Ama iş icraata gelince,
ne hisse devri var,
ne de verilen sözler tutuluyor.
Peki, bunun adı ne?
Alenen dolandırıcılık!
*
Bu kadının yaptığı her şey ortada.
Mağdurlar şikayetçi!
Raporlar var!
Ancak gelin görün ki!
poliste tek bir işlem yapılmıyor!
Açık açık soruyorum!
Bu kadını kim koruyor?
Hukuk sadece güçsüzler için mi var?
Ve en önemlisi:
İçişleri Bakanı Dursun Oğuz ile Polis Genel Müdürlüğü bu rezaleti neden sadece izliyor?
Burada halkın gözünün içine baka baka bir suç şebekesi kurulmuş. İnsanlar kandırılıyor, dolandırılıyor, malına mülküne el konuluyor. Ancak devletin en yetkili isimleri, İçişleri Bakanı ve Polis Genel Müdürü sadece bakıyor. Seyrediyorlar!
Bu şahıs, dolandırıcılıktan bıkmıyor.
İnsanlara vaatler veriyor,
paralarını alıyor,
sonra hiçbir şey olmamış gibi yollarına devam ediyor. L. ve eşi, dolandırıldıktan sonra maddi sıkıntıya girip Kıbrıs’a dönemedi bile.

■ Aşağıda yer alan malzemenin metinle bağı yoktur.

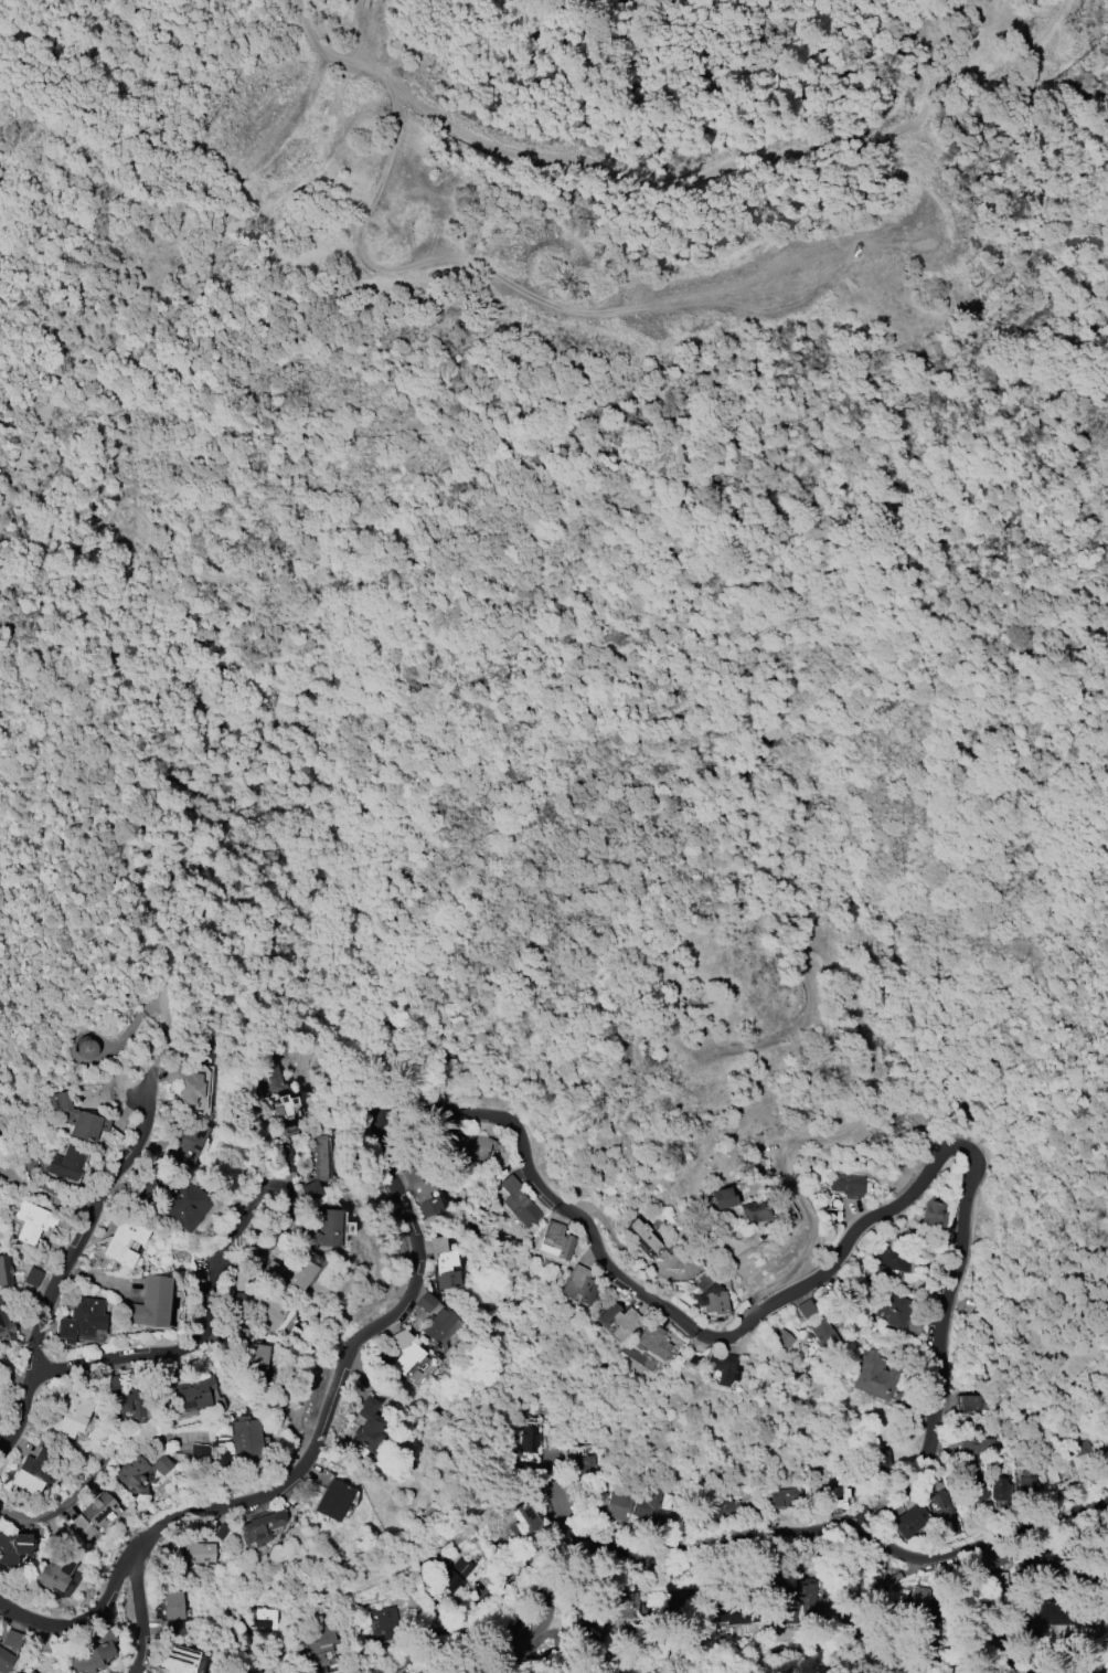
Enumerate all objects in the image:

Peki bu kadar açık suç varken, polis neden harekete geçmiyor?
*
Bu işin peşini bırakmayacağız!
Bu kadar göz göre göre yapılan dolandırıcılığa, tehdide, hukuksuzluğa ses çıkarmayanlar da en az bu suçu işleyenler kadar suçludur.
Dursun Oğuz ve Polis Genel Müdürlüğü, bu sessizliğinizle siz de bu suça ortak olmuyor musunuz?

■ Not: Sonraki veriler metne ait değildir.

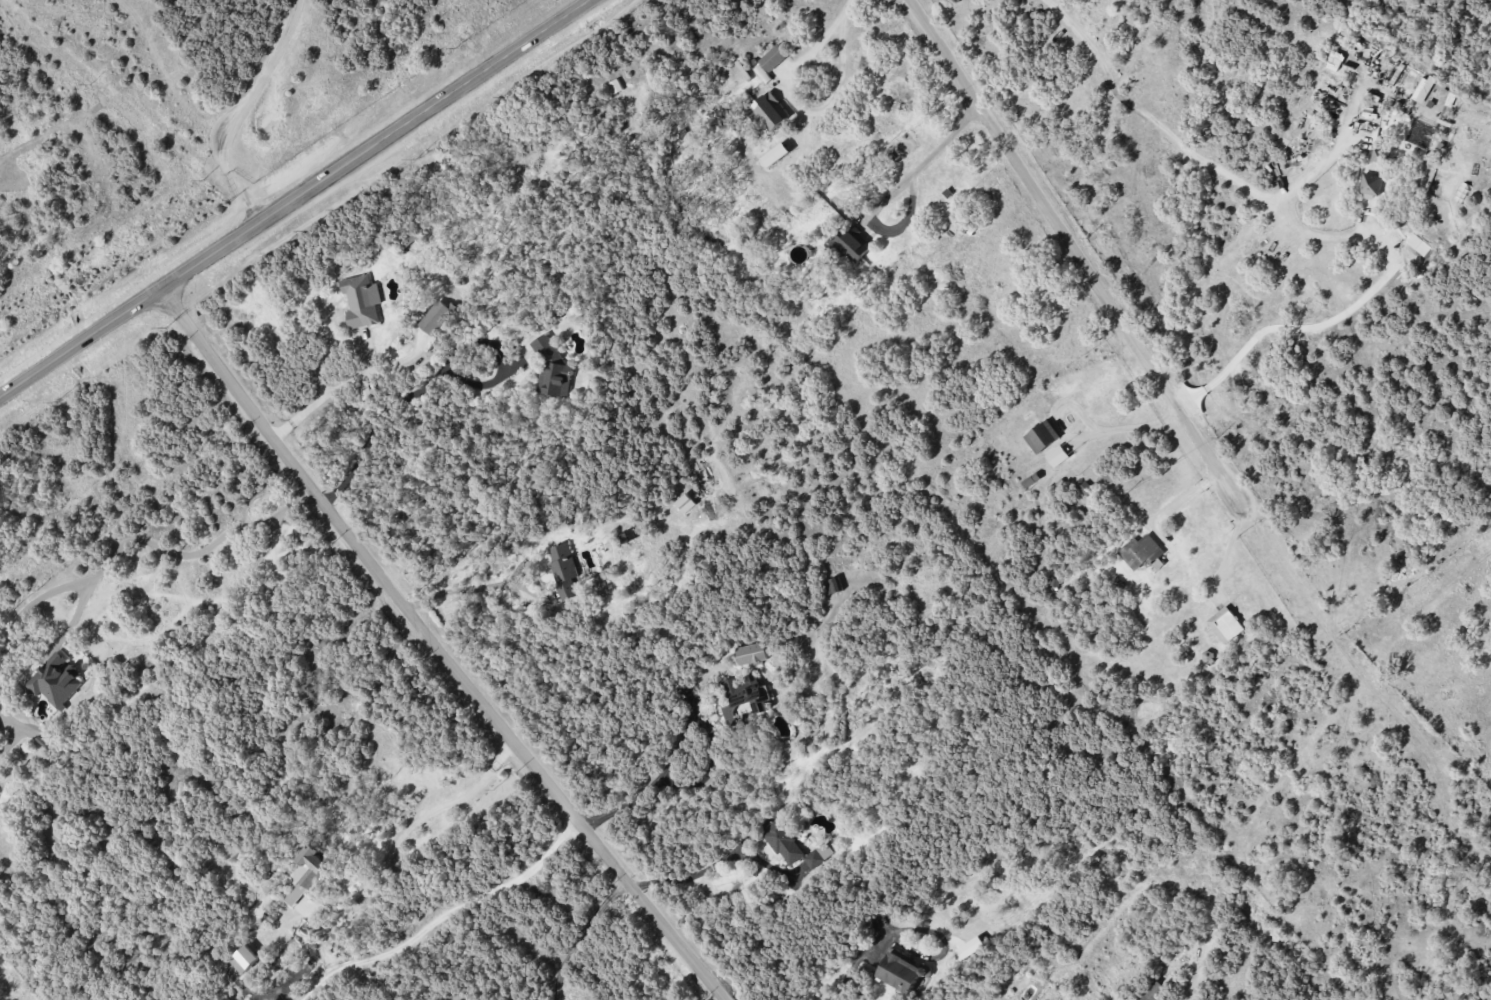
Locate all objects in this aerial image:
road: (829, 43)
building: (773, 58)
building: (1423, 89)
road: (237, 110)
building: (769, 111)
building: (775, 154)
building: (1378, 155)
road: (930, 156)
road: (1197, 157)
building: (1370, 185)
road: (296, 200)
building: (852, 242)
road: (1071, 246)
building: (362, 302)
building: (436, 316)
building: (551, 368)
road: (398, 400)
road: (311, 402)
road: (1082, 435)
building: (1042, 436)
building: (1057, 456)
building: (1030, 480)
building: (1085, 488)
road: (1179, 499)
building: (685, 503)
road: (134, 538)
road: (1230, 545)
building: (1140, 552)
building: (563, 570)
building: (832, 586)
road: (470, 589)
building: (528, 613)
building: (1225, 625)
road: (438, 648)
building: (750, 654)
building: (54, 680)
building: (741, 697)
road: (12, 733)
road: (681, 736)
road: (410, 825)
building: (794, 846)
building: (305, 873)
road: (682, 879)
road: (442, 914)
road: (580, 934)
building: (244, 959)
road: (854, 962)
building: (901, 972)
building: (1152, 991)

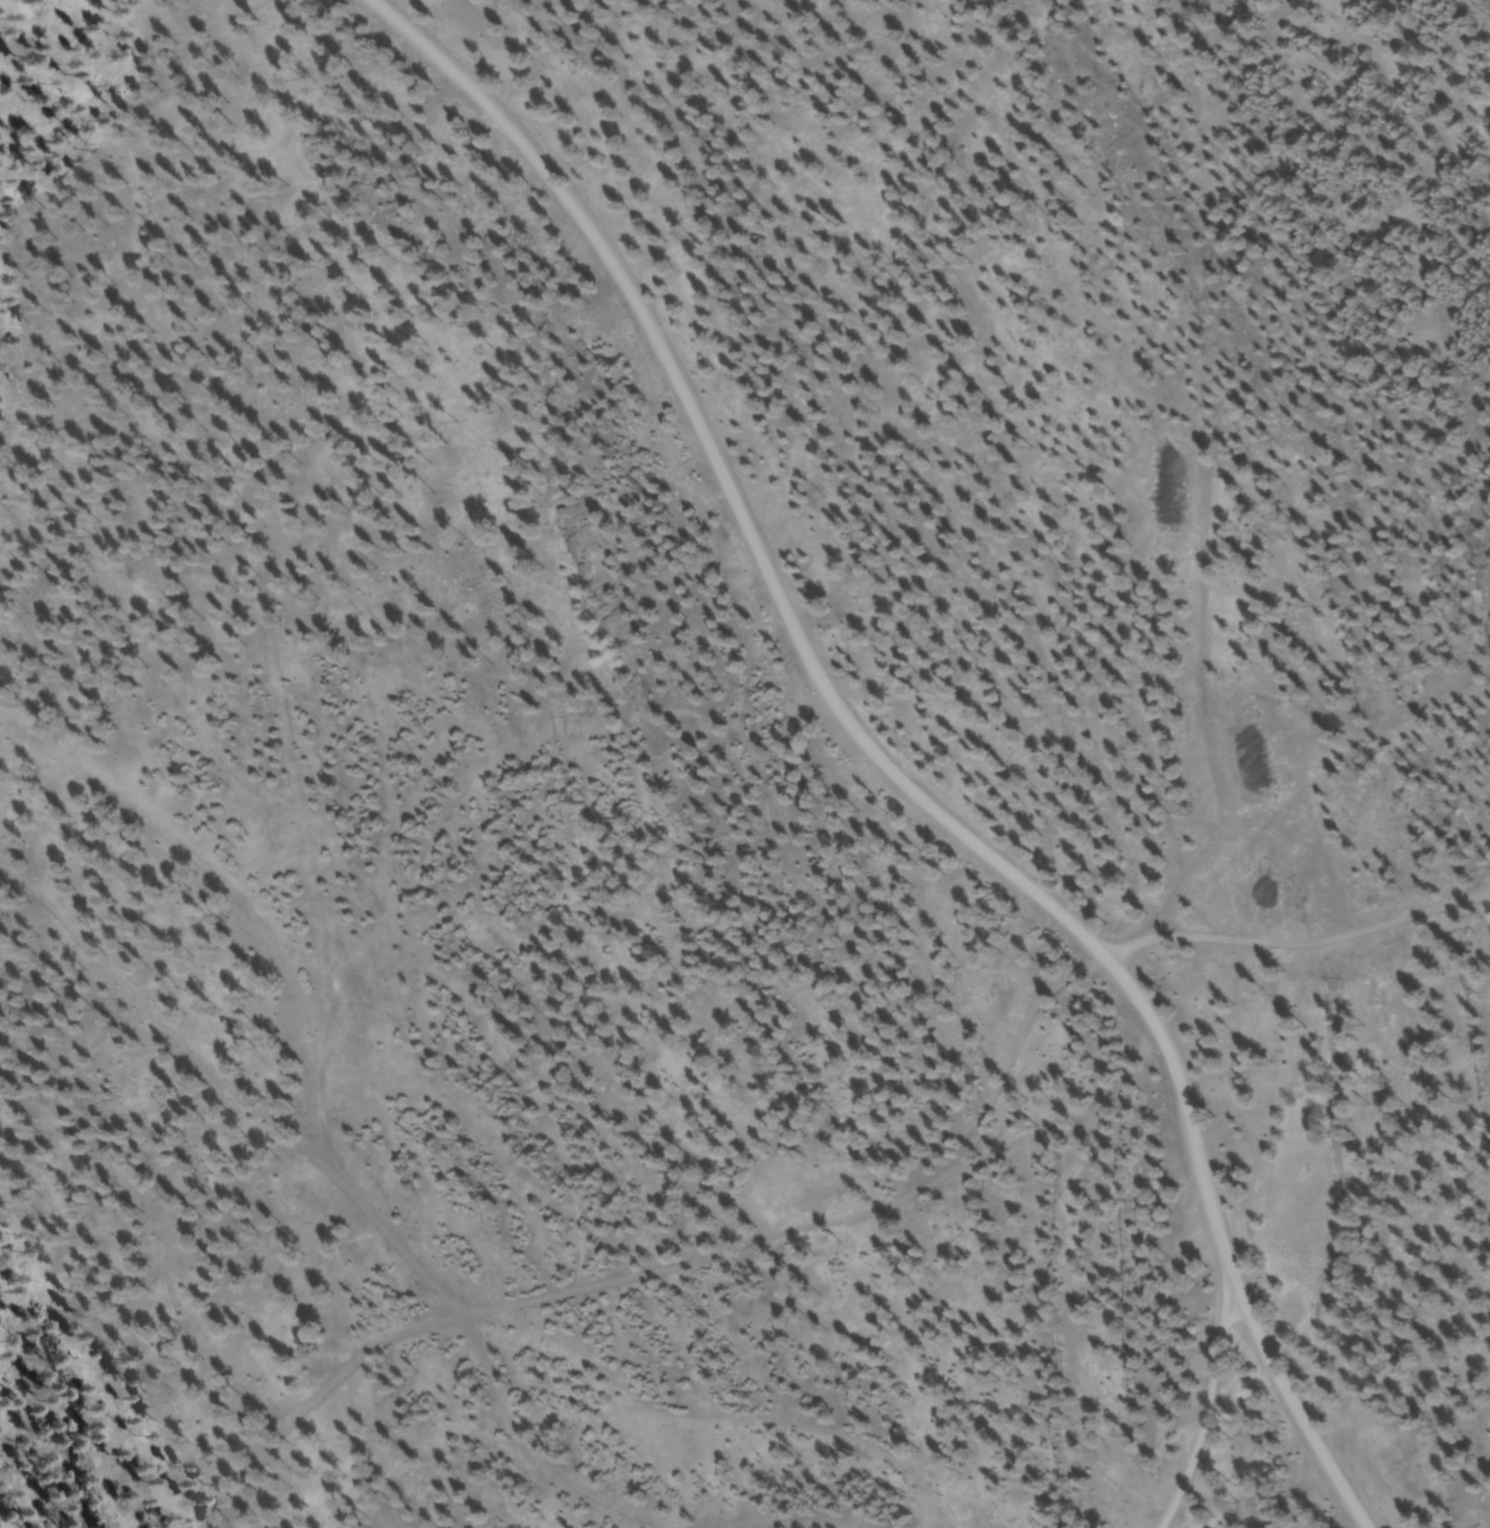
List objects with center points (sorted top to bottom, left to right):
road: (795, 643)
road: (1297, 937)
road: (531, 1295)
road: (319, 1388)
road: (1283, 1400)
road: (1204, 1401)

Hukuk, sadece güçlünün elinde bir sopa mı? Yasa, sadece garibanın yakasına mı yapışır? Hani bu ülke hukuk devletiydi?
Eğer gerçekten hukuk varsa,
İçişleri Bakanlığı ve Polis Genel Müdürlüğü bu kadını sınır dışı etmek için neden harekete geçmiyor?
Bu memleket sahipsiz değil!
Halk her şeyi görüyor.
Kimlerin suçluları koruduğunu,
kimlerin haksızlık karşısında sustuğunu not ediyor.
Ama unutmayın: Siz sustukça,
bu ülke daha büyük bir bataklığa sürükleniyor.
Bu yazı burada bitmeyecek, bu işin peşini bırakmayacağız!